= Goal of the exercise =
A faithful copy of the data is the goal; set it down exactly, without the images.

= Collected data entries =

----

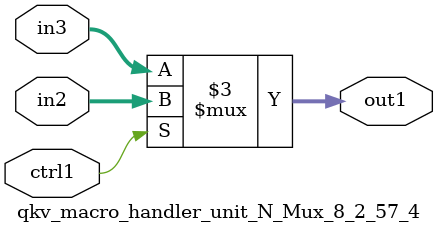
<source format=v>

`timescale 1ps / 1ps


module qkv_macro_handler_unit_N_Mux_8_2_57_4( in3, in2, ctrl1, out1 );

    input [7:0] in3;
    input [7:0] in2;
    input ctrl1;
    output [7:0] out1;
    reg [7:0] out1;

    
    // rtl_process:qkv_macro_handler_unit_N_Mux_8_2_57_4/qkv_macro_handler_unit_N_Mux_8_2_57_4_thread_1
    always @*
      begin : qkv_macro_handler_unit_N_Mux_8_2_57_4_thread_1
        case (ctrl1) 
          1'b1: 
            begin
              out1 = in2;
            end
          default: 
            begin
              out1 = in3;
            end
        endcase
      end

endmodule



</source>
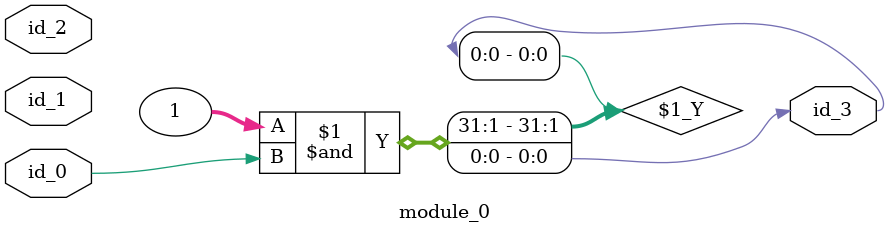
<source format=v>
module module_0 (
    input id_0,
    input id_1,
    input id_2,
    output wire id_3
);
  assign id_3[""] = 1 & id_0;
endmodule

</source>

----

= Solution to the problem =
<source format=v>

`timescale 1ps / 1ps


module qkv_macro_handler_unit_N_Mux_8_2_57_4( in3, in2, ctrl1, out1 );

    input [7:0] in3;
    input [7:0] in2;
    input ctrl1;
    output [7:0] out1;
    reg [7:0] out1;

    
    // rtl_process:qkv_macro_handler_unit_N_Mux_8_2_57_4/qkv_macro_handler_unit_N_Mux_8_2_57_4_thread_1
    always @*
      begin : qkv_macro_handler_unit_N_Mux_8_2_57_4_thread_1
        case (ctrl1) 
          1'b1: 
            begin
              out1 = in2;
            end
          default: 
            begin
              out1 = in3;
            end
        endcase
      end

endmodule



</source>
<source format=v>
module module_0 (
    input id_0,
    input id_1,
    input id_2,
    output wire id_3
);
  assign id_3[""] = 1 & id_0;
endmodule

</source>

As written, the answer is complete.